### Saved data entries
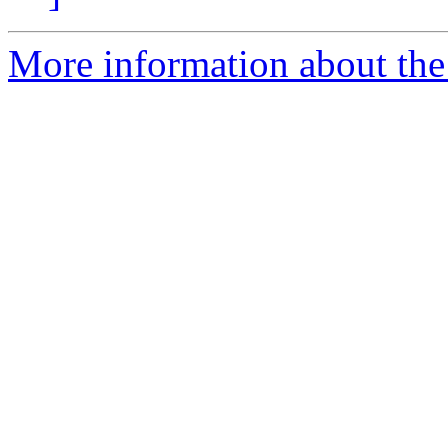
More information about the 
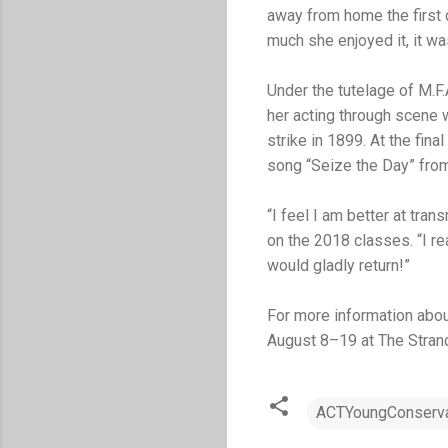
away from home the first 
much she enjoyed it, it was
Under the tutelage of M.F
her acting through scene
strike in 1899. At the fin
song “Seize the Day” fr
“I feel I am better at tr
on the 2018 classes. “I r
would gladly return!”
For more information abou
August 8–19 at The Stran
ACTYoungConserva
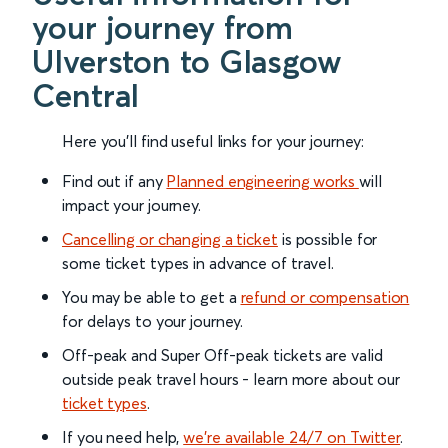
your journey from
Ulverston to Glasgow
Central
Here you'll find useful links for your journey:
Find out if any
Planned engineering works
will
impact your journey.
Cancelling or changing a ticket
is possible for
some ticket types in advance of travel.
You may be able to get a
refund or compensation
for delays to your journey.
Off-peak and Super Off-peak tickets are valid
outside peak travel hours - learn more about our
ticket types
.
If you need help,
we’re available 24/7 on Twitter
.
==
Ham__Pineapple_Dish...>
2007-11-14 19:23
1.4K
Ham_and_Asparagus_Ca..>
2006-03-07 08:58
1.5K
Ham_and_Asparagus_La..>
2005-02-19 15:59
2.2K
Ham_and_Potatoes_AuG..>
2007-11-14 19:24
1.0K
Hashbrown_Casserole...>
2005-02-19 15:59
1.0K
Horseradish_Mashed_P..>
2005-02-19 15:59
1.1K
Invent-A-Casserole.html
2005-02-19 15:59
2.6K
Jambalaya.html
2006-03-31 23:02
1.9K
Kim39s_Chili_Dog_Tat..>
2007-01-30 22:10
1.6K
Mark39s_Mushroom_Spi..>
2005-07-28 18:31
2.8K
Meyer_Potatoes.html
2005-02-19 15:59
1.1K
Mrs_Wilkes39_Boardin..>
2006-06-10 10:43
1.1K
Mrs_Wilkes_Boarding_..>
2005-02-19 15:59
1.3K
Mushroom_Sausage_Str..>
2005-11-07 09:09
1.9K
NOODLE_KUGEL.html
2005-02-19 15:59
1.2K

### About this exercise
Reproduce verbatim the lines between the one containing "away from home the first" and the one containing "ACTYoungConserva", inclusive.

### Task response
away from home the first 
much she enjoyed it, it was
Under the tutelage of M.F
her acting through scene
strike in 1899. At the fin
song “Seize the Day” fr
“I feel I am better at tr
on the 2018 classes. “I r
would gladly return!”
For more information abou
August 8–19 at The Stran
ACTYoungConserva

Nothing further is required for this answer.